До самого шоссе отец не проронил ни слова. Хаятолла тоже не мешал отцу разговорами, наблюдал, как неуклюже, неповоротливо отползали прочь с пути, по которому катилась арба, медлительные черепахи, да порой с треском выпархивали почти из-под ног ишака жирные, ленивые кеклики.
По асфальту, показавшемуся вскоре после восхода солнца, арба тарахтела так, будто по нему катилась под уклон пустая рассохшаяся бочка. Зато здесь меньше трясло, и Хаятолла, растревоженный прощанием с домом, почти успокоился.
У безлюдной в этот час автобусной остановки отец сошел на землю, снова полез за пояс и отсчитал сыну еще пятьдесят афганей в мелких бумажках.
— Это тебе на дорогу и крайний случай. Зря не трать, могут пригодиться.
Он еще раз придирчиво ощупал ковер, проверяя, хорошо ли тот увязан, обошел со всех сторон полегчавшую арбу.
— Ни к кому, кроме дяди, заходить не надо, Не доверяйся случайным людям. Понял? Я проведаю тебя в следующую джуму, если не задержат дела. А сейчас мне пора.
Долгим показалось Хаятолле безрадостное ожидание оказии на краю асфальта.

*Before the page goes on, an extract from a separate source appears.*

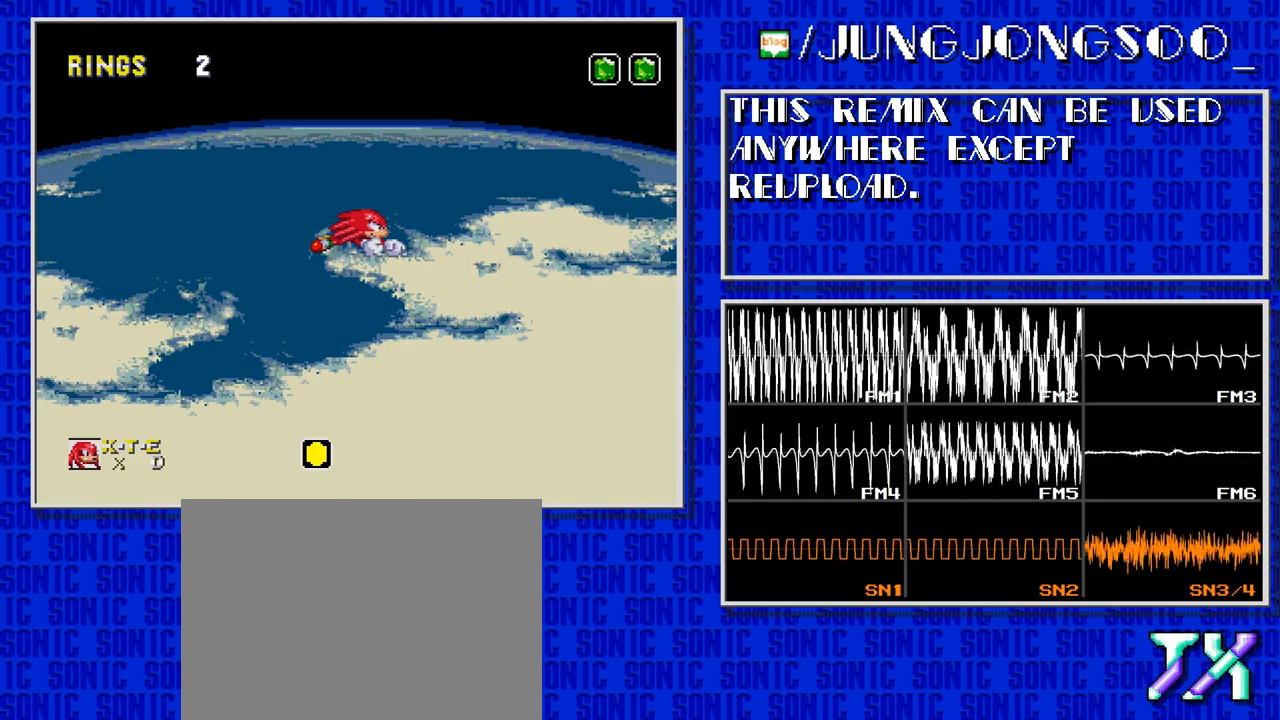
{"buttons": ["C"], "events": []}
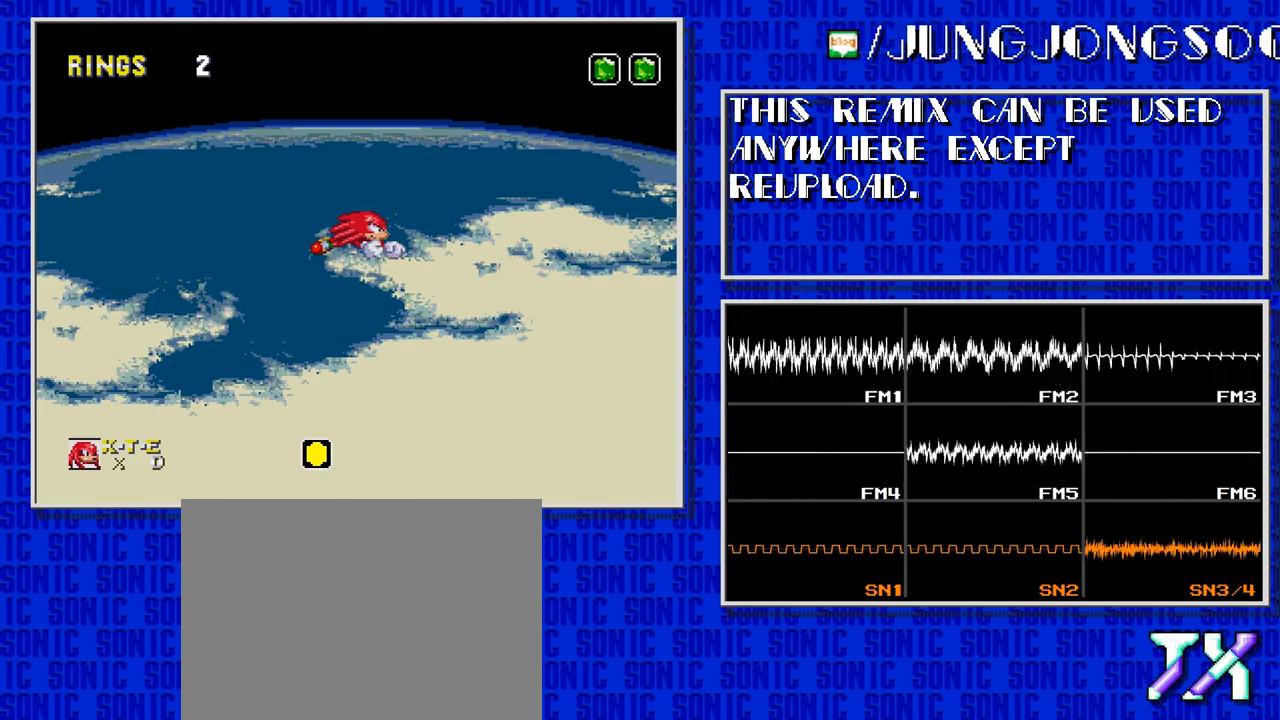
{"buttons": ["C"], "events": []}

Мимо проносились доверху нагруженные барабухайки частных владельцев и государственной транспортной компании. Оглушительно стреляли их выхлопные трубы, оставляя в начинающем нагреваться воздухе вонь и копоть. Ни одна из этих густо размалеванных по бортам машин не останавливалась, чтобы взять с собой Хаятоллу, и мальчик присел на обочину, положив рядом с собой гостинец для дяди — единственную поклажу, которая, кроме новеньких, специально взятых для города резиновых калош, была в его походном мешке.
Он перестал обращать внимание на машины, покорно ожидая своего часа и случая иди везения, потому что по чужим рассказам знал, как трудно бывает втиснуться в битком набитый автобус и ехать.

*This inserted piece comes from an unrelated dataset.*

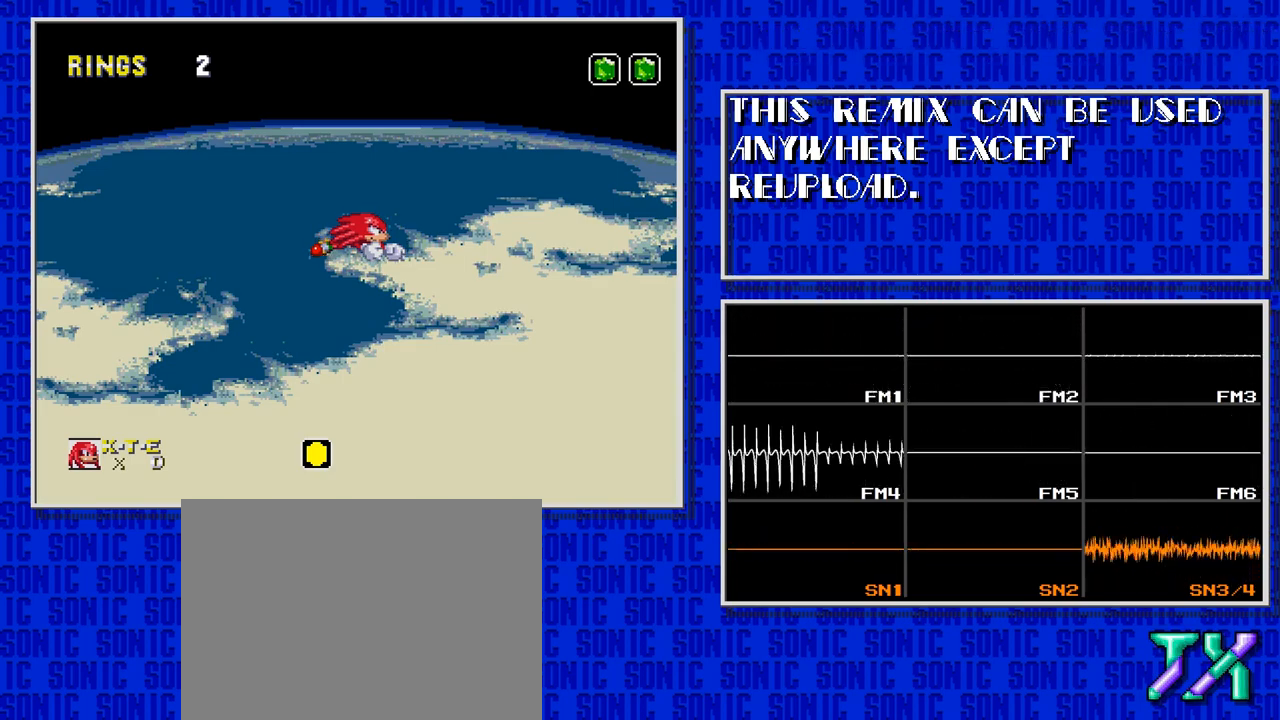
{"buttons": ["C"], "events": []}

Все же он не удержался и в какой-то момент протянул руку к мешку. Очень уж хотелось ему посмотреть, что за гостинец он везет дяде; слишком беспокоился за него отец, да и чересчур тяжелым, загадочным, манящим показался ему сверток, и пахло от него, как помнил Хаятолла, не пряностью лучшего кишмиша из Сохии, не жаренными в золе фисташковыми орехами, а как-то незнакомо, чужо́.
Хаятолла размотал схваченную шпагатом тряпицу, и в руки ему скользнула длинная плоская коробка чуть меньше кирпича.
Множество незнакомых букв покрывало ее лакированные, сияющие глянцем бока, но сути этих обозначений Хаятолла, как ни пытался, не разгадал.
«Где же тут кишмиш? Может, отец что-нибудь перепутал? Или же сладости внутри, в коробке? Тогда как она открывается?»
Забыв об окружающем, Хаятолла водил пальцем по закругленным, плотно подогнанным бокам коробки, надеясь подковырнуть ногтем какой-нибудь ее край и добраться до содержимого. Однако крышки нигде не обнаруживалось, и только сквозь две крохотные дырочки не больше пшеничного зерна как будто слышно было внутри тихое шевеленье, словно там жил и трудился невидимый глазу механизм, дразнил мальчика своей недоступной тайной и неуязвимостью.
Хаятолла старательно шевелил губами, будто немые надписи могли ожить и сами собой объяснить загадку, но их упорное молчание не обрывалось, а лишь сильнее разжигало любопытство Хаятоллы.
Мальчик подышал в круглые дырочки и не заметил, как солнце перед ним заслонила чья-то тень.
— Салам алейкум, рафик!
Перед ним, улыбаясь и пританцовывая, сверкая белыми крепкими зубами, стоял друг — такой же, как и Хаятолла, чолук, его сменщик Мухаммед.